** Input data follows **

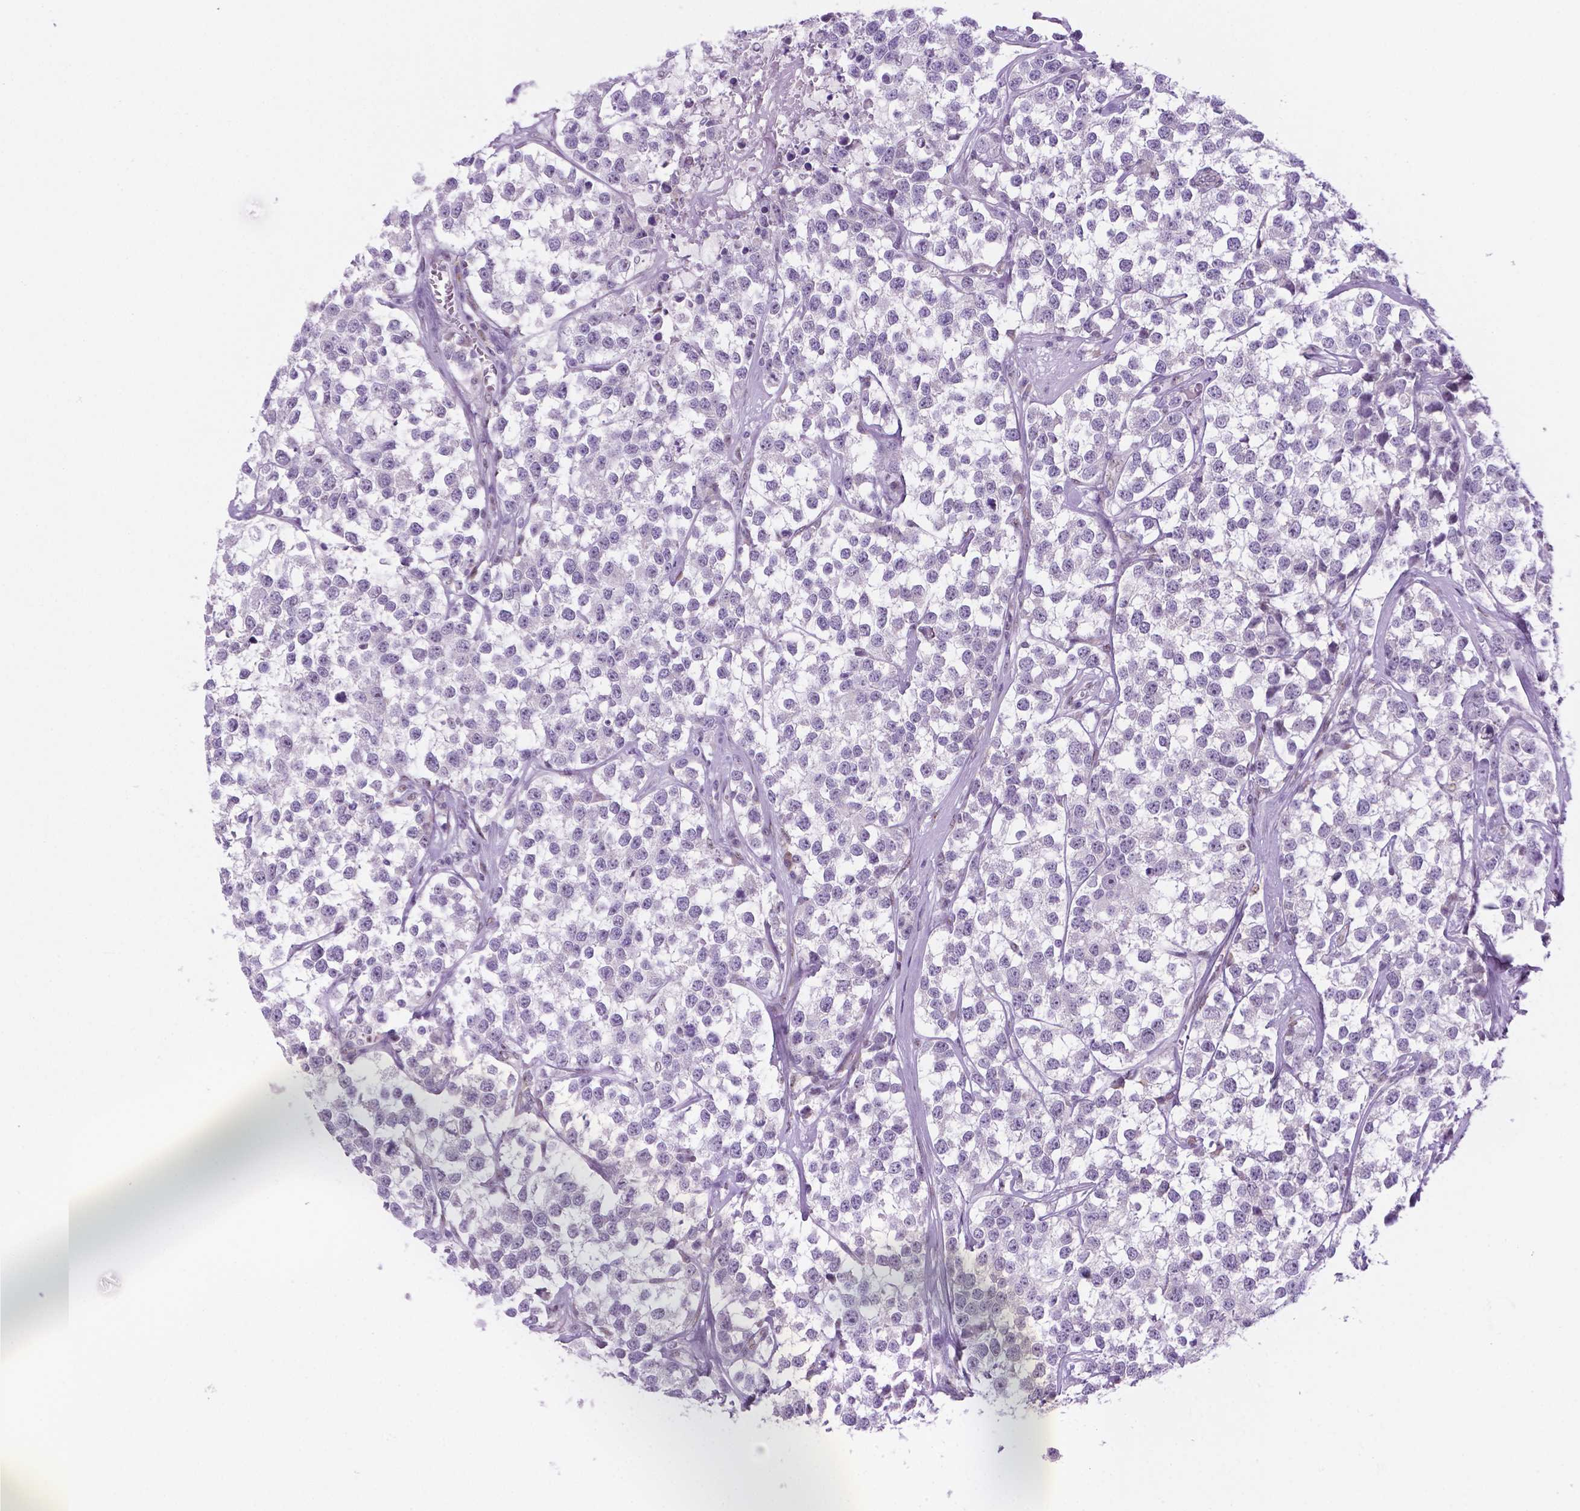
{"staining": {"intensity": "negative", "quantity": "none", "location": "none"}, "tissue": "testis cancer", "cell_type": "Tumor cells", "image_type": "cancer", "snomed": [{"axis": "morphology", "description": "Seminoma, NOS"}, {"axis": "topography", "description": "Testis"}], "caption": "DAB immunohistochemical staining of testis cancer (seminoma) shows no significant positivity in tumor cells.", "gene": "C18orf21", "patient": {"sex": "male", "age": 59}}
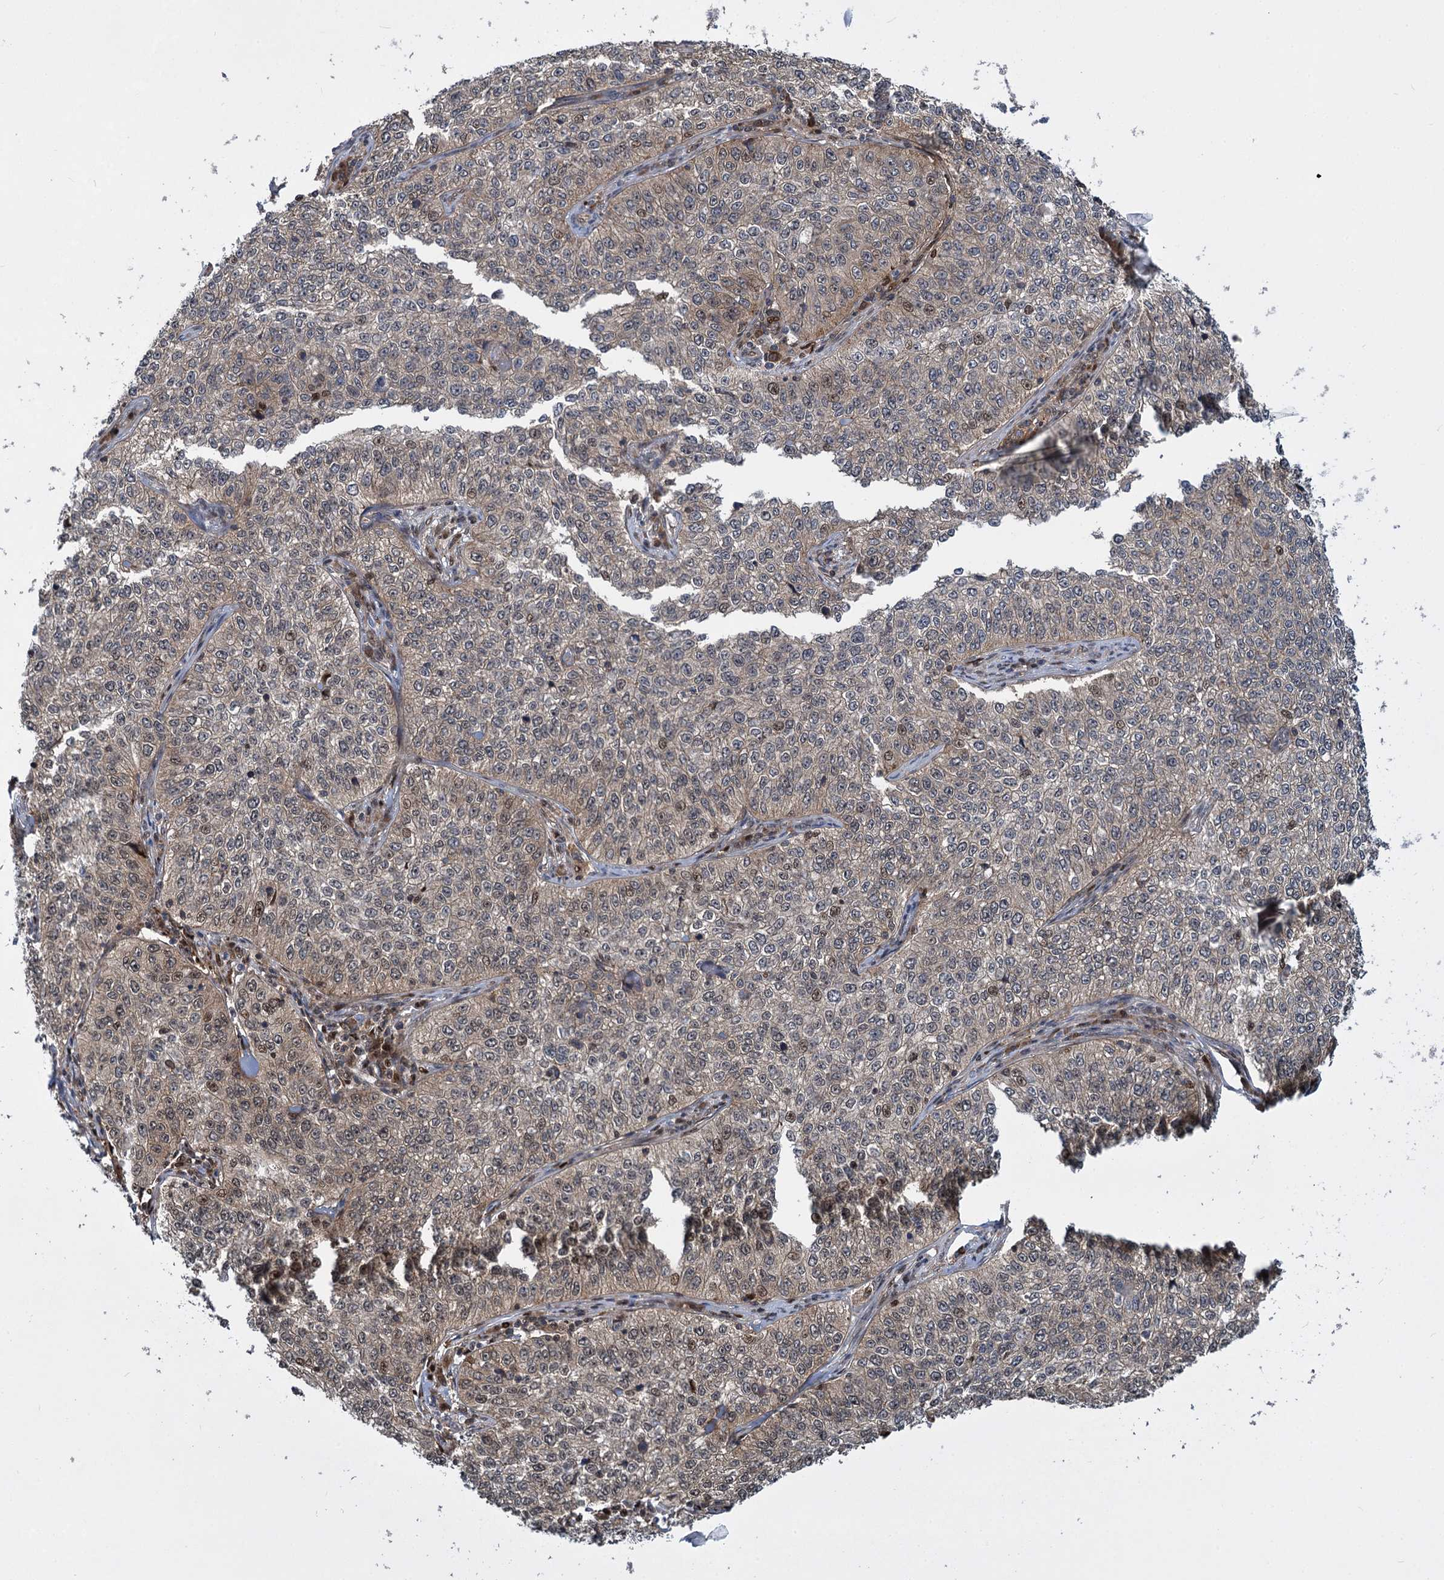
{"staining": {"intensity": "moderate", "quantity": "25%-75%", "location": "cytoplasmic/membranous,nuclear"}, "tissue": "cervical cancer", "cell_type": "Tumor cells", "image_type": "cancer", "snomed": [{"axis": "morphology", "description": "Squamous cell carcinoma, NOS"}, {"axis": "topography", "description": "Cervix"}], "caption": "High-magnification brightfield microscopy of squamous cell carcinoma (cervical) stained with DAB (brown) and counterstained with hematoxylin (blue). tumor cells exhibit moderate cytoplasmic/membranous and nuclear expression is identified in about25%-75% of cells.", "gene": "GPBP1", "patient": {"sex": "female", "age": 35}}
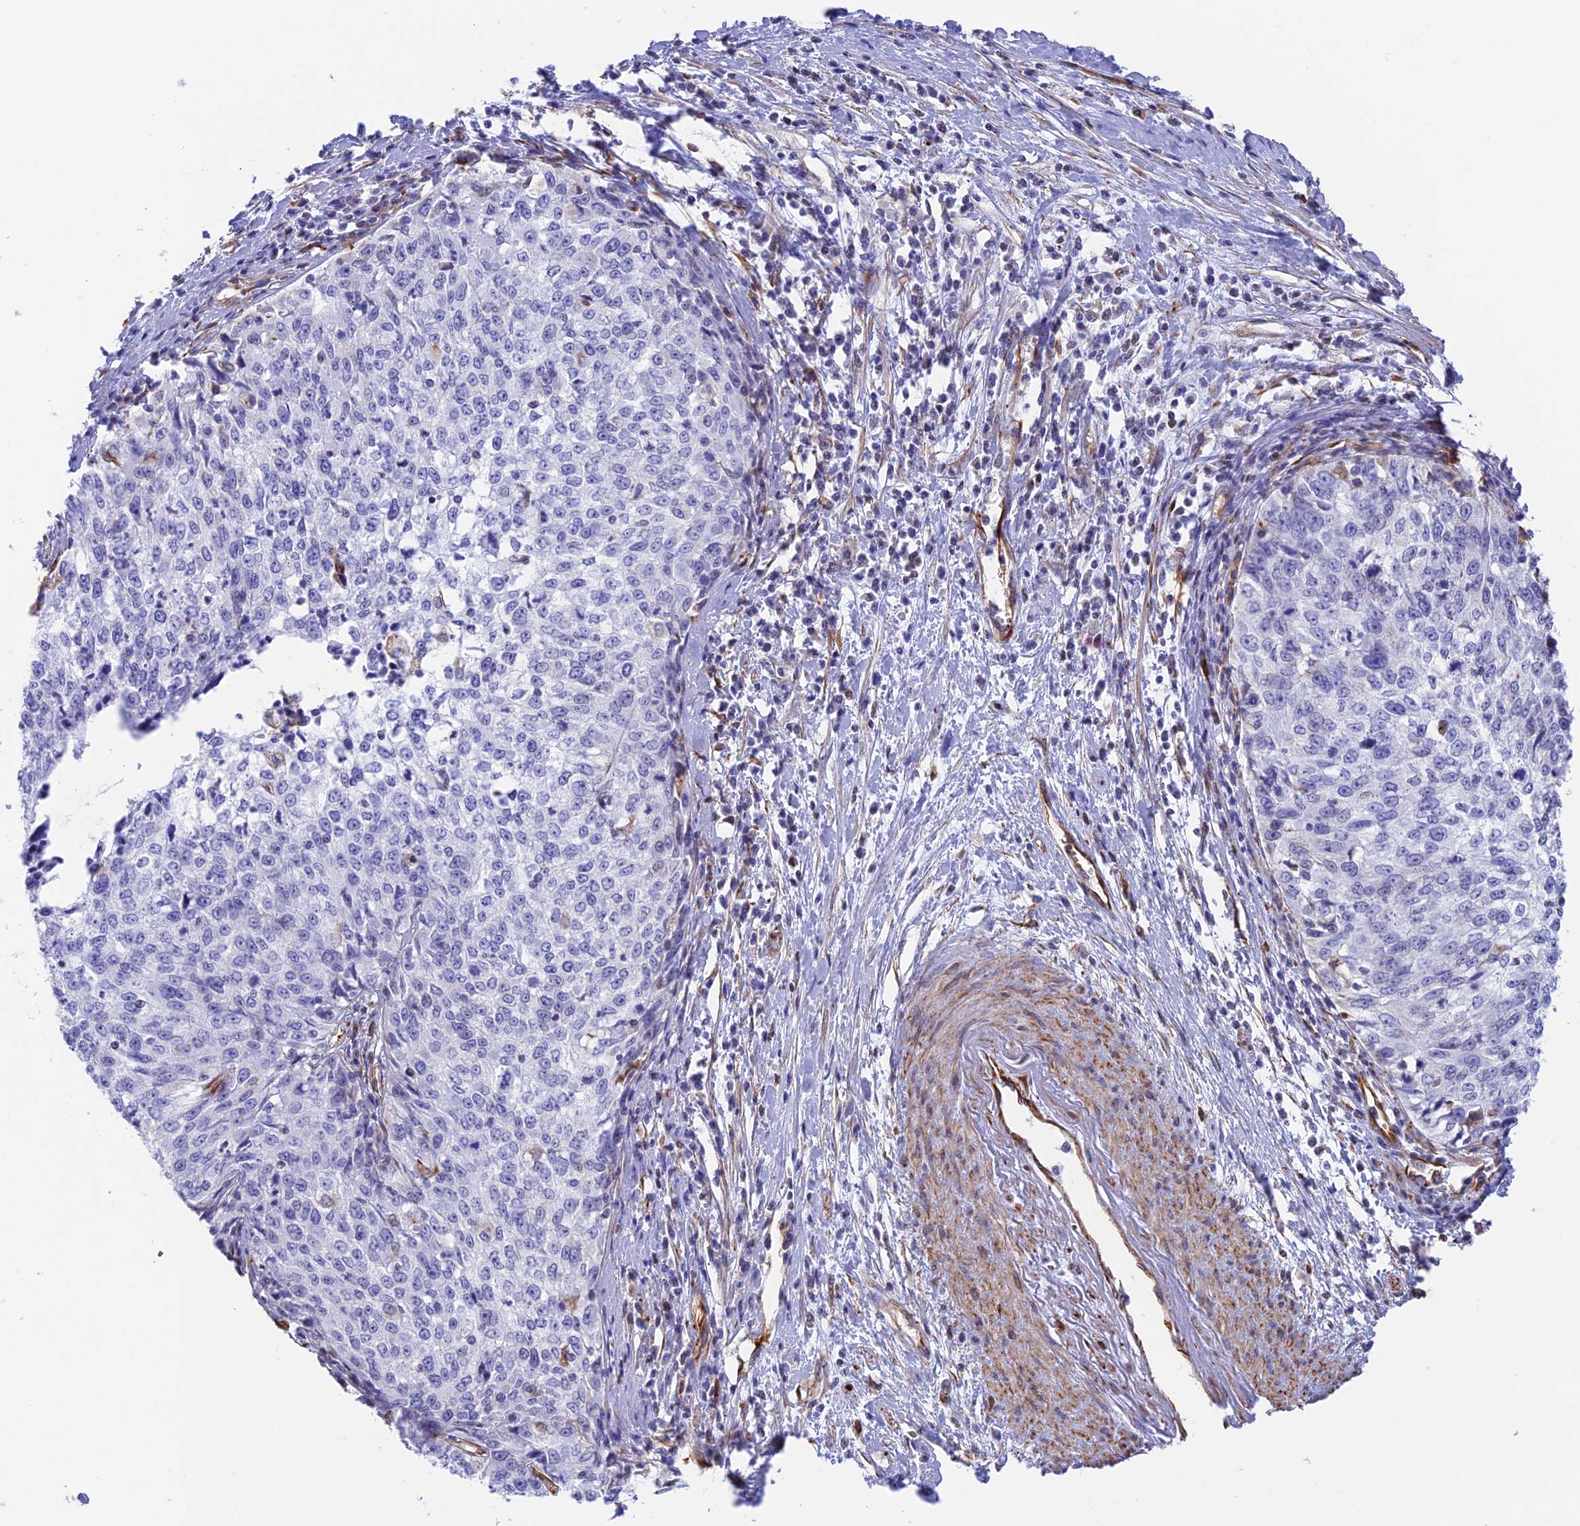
{"staining": {"intensity": "negative", "quantity": "none", "location": "none"}, "tissue": "cervical cancer", "cell_type": "Tumor cells", "image_type": "cancer", "snomed": [{"axis": "morphology", "description": "Squamous cell carcinoma, NOS"}, {"axis": "topography", "description": "Cervix"}], "caption": "Squamous cell carcinoma (cervical) was stained to show a protein in brown. There is no significant expression in tumor cells.", "gene": "ZNF652", "patient": {"sex": "female", "age": 57}}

** End of Input data **

Work instructions: Scan the data above and report each line in which "female" is present.

Response to this task:
{"staining": {"intensity": "moderate", "quantity": "25%-75%", "location": "cytoplasmic/membranous,nuclear"}, "tissue": "cervical cancer", "cell_type": "Tumor cells", "image_type": "cancer", "snomed": [{"axis": "morphology", "description": "Squamous cell carcinoma, NOS"}, {"axis": "topography", "description": "Cervix"}], "caption": "High-magnification brightfield microscopy of squamous cell carcinoma (cervical) stained with DAB (brown) and counterstained with hematoxylin (blue). tumor cells exhibit moderate cytoplasmic/membranous and nuclear expression is identified in about25%-75% of cells.", "gene": "GPBP1", "patient": {"sex": "female", "age": 35}}
{"staining": {"intensity": "negative", "quantity": "none", "location": "none"}, "tissue": "cervical cancer", "cell_type": "Tumor cells", "image_type": "cancer", "snomed": [{"axis": "morphology", "description": "Squamous cell carcinoma, NOS"}, {"axis": "topography", "description": "Cervix"}], "caption": "Squamous cell carcinoma (cervical) was stained to show a protein in brown. There is no significant expression in tumor cells.", "gene": "ZNF652", "patient": {"sex": "female", "age": 57}}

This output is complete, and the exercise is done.